Yes. It's a good question, Patrick. I think though, how you got to look at it is that in terms of the Montney, you've got significant liquids production, which really drive the economics there. So it doesn't take much of a gas price from that perspective to have the economics go around to drill and complete those wells. Where you get into the lower liquids production wells, I think we definitely need to see a little bit stronger activity, the stronger pricing that we're seeing right now. I can't give you an exact price, but it has to be better than it is now. If you look at the forward pricing, we can make it work at what we're seeing in the strip.
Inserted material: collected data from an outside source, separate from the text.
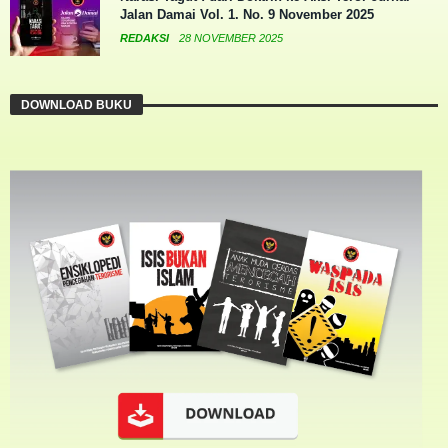
Jalan Damai Vol. 1. No. 9 November 2025
REDAKSI
28 NOVEMBER 2025
DOWNLOAD BUKU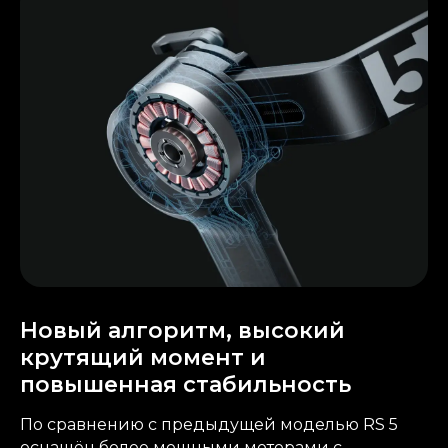
Новый алгоритм, высокий
крутящий момент и
повышенная стабильность
По сравнению с предыдущей моделью RS 5
оснащён более мощными моторами с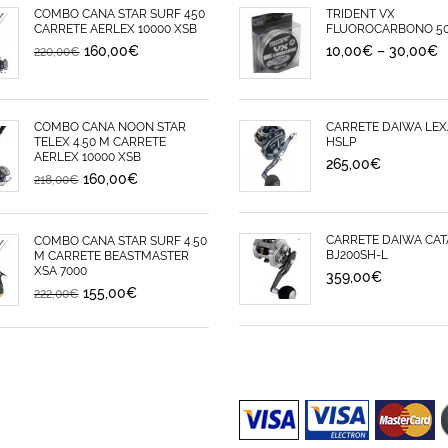
COMBO CAÑA STAR SURF 450
TRIDENT VX
CARRETE AERLEX 10000 XSB
FLUOROCARBONO 5
160,00
€
10,00
€
–
30,00
€
220,00
€
COMBO CAÑA NOON STAR
CARRETE DAIWA LEX
TELEX 4.50 M CARRETE
HSLP
AERLEX 10000 XSB
265,00
€
160,00
€
218,00
€
CARRETE DAIWA CAT
COMBO CAÑA STAR SURF 4.50
BJ200SH-L
M CARRETE BEASTMASTER
XSA 7000
359,00
€
155,00
€
222,00
€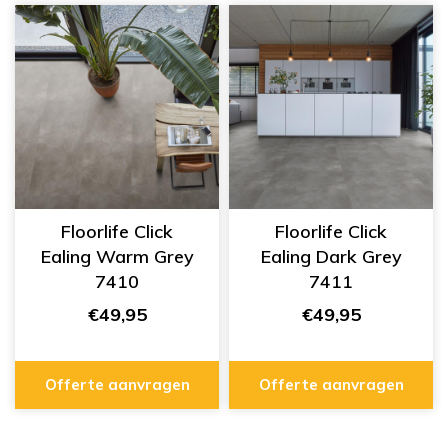
Floorlife Click
Floorlife Click
Ealing Warm Grey
Ealing Dark Grey
7410
7411
€49,95
€49,95
Offerte aanvragen
Offerte aanvragen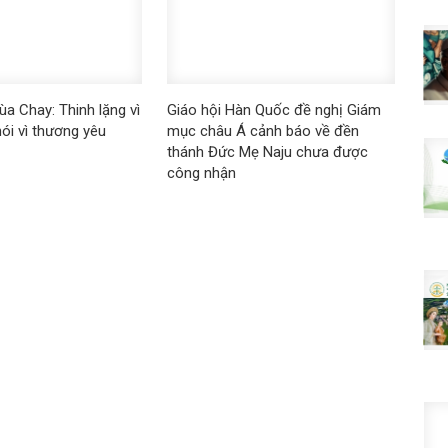
a Chay: Thinh lặng vì
Giáo hội Hàn Quốc đề nghị Giám
ói vì thương yêu
mục châu Á cảnh báo về đền
thánh Đức Mẹ Naju chưa được
công nhận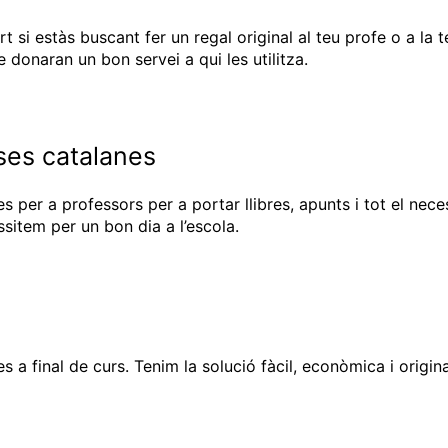
 si estàs buscant fer un regal original al teu profe o a la 
 donaran un bon servei a qui les utilitza.
ses catalanes
 per a professors per a portar llibres, apunts i tot el necess
sitem per un bon dia a l’escola.
es a final de curs. Tenim la solució fàcil, econòmica i orig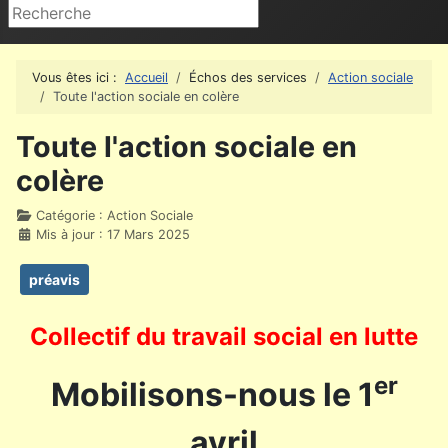
Rechercher
Vous êtes ici :
Accueil
Échos des services
Action sociale
Toute l'action sociale en colère
Toute l'action sociale en
colère
Détails
Catégorie :
Action Sociale
Mis à jour : 17 Mars 2025
préavis
Collectif du travail social en lutte
er
Mobilisons-nous le 1
avril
Okay. And then just maybe to kind of build upon what John Royall was asking earlier. You did take the net debt down meaningfully below the $10 billion. Can you just clarify in terms of free cash flow, do you consider those previously guided funds from that to be free cash flow that you would distribute to shareholders when we're running our calculation here? And then I don't know if you can speak to what kind of the motivation for the timing of the sale of that asset was.
You should consider the PrairieSky share sale as separate from free cash flow. When evaluating free cash flow policy, it involves adjusted funds flow from operations minus our capital expenditures and dividends. We remain committed to our goal of returning 100% of free cash flow to shareholders, but the PrairieSky shares fall outside that framework. It was simply an opportune time to sell and to realize the value we have gained from that investment over the years.
There are no further questions at this time. I will now turn the call over to the presenters for closing remarks.
Thank you, operator, and thanks to everyone for joining us this morning. If you have any questions, please give us a call. Thanks, and have a great day.
This concludes today's presentation. Thank you for your participation. You may now disconnect.